Art should challenge old hierarchies and bring social justice, says Yulia Tikhonova, who moved from New York a year ago to become director of the UCF Art Gallery.

To focus on those goals, Tikhonova has scheduled the exhibit “WITNESS: Picturing Social Justice,” which will run Sept. 27 to Oct. 9 at the gallery in the Visual Arts Building.

“Socially engaged art has become a significant force in the art world. I share this commitment,” she said. “I want to bring this same conversation to Orlando. ‘Witness’ is our first step in building a community of artists and audience dedicated to social change.”

The two-week exhibit will present the works of three photographers from the UCF community: Sue Thompson, Keith Kovach and Rama Masri Zada. Each engages global politics in a different manner:

  • Thompson, a Winter Springs documentary photographer and UCF alumna, travels to areas in crisis with a commitment to record the events that will become history. Her focus is on the people, their personal dignity and circumstances. To be shown is a selection of her photographs that feature peace activists, as well as intimate portraits of the people who are suffering from a lack of peace.
  • Kovach teaches photography in the School of Visual Arts & Design and has been a Fulbright scholar in Vienna, where he shot the photographs to be on view at the exhibit, such as Nazi concrete bunkers and cannon towers from World War II. The towers are some of the most accessible anti-war memorials.
  • Masri Zada, who is from Syria, is a student in the MFA film program. She will present two short animations: No Birds Flying Outside,” about the suffering of Syrian women refugees, and “Room 13,” which recounts a woman’s examination conducted by a male prison officer. Both films were shot with an iPhone.
  • “I believe that art speaks about political and social issues unlike any other means of communication,” Tikhonova said. “The arts can reach deeply into our emotions and move us to respond to social ills far more powerfully than politicians or newspapers.”

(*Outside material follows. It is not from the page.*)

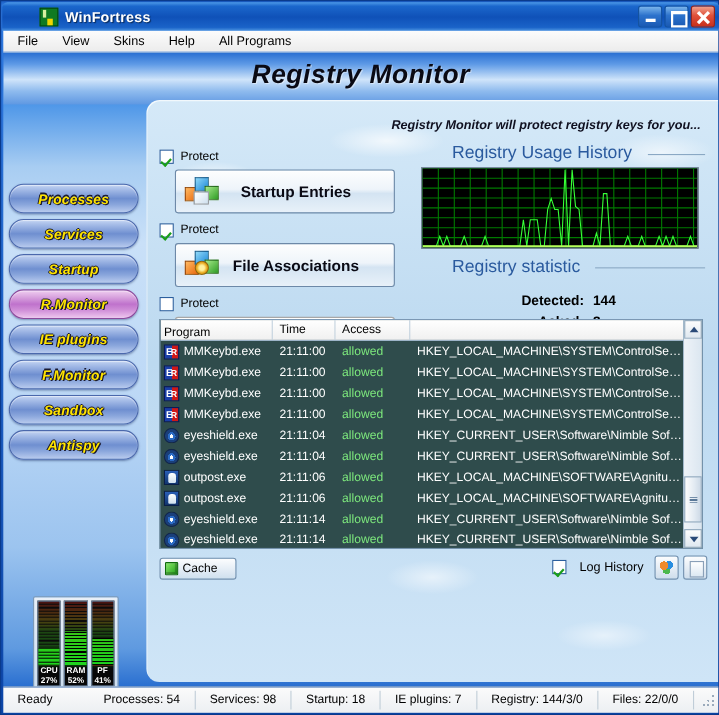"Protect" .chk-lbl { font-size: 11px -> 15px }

    The gallery director said she hopes to have more upcoming exhibitions that talk about art as a powerful tool to effect change in our society.

    “We want our SVAD students to expand their vision beyond family and friends and landscapes. We will encourage them to see that it is their responsibility as artists to embrace the needs of the global community,” she said.

    Tikhonova said she also has been motivated by the work of Nina Steich, founder of the Global Peace Film Festival based in Central Florida. “Witness” is running in conjunction with this year’s Sept. 28-Oct. 4 film festival.  

    In the past decade, Steich has worked to raise awareness of the horrors of war and honor the peacemakers through films that entertain and engage viewers with their humanity, realism, and value as works of art and political challenges.

    “Like Nina, I care deeply about the arts and their ability to reveal new understandings of political and social issues,” Tikhonova said. “Film and visual art complement each other.”

    Another component of “Witness” will be an Oct. 8 reception and an awareness program about campus sexual assault.

    The reception at the gallery will begin at 6 p.m.

    At 7 p.m., the play “Keep Her Safe” will be presented by Theatre UCF, and MFA acting students Madelyn James and Maddie Tarbox will perform a rendition of “The Goddess Diaries,” directed by acting professor Julia Listengarten. The event will be moderated by Sheri Heitker Dixon, executive director of Keep Her Safe, a private initiative to help keep women on campus safe from sexual assault.

    The gallery will be open 1-5 p.m. Sept. 27 for the opening of “Witness.” Gallery hours for the exhibit will then be 10 a.m. to 5 p.m. Monday through Friday.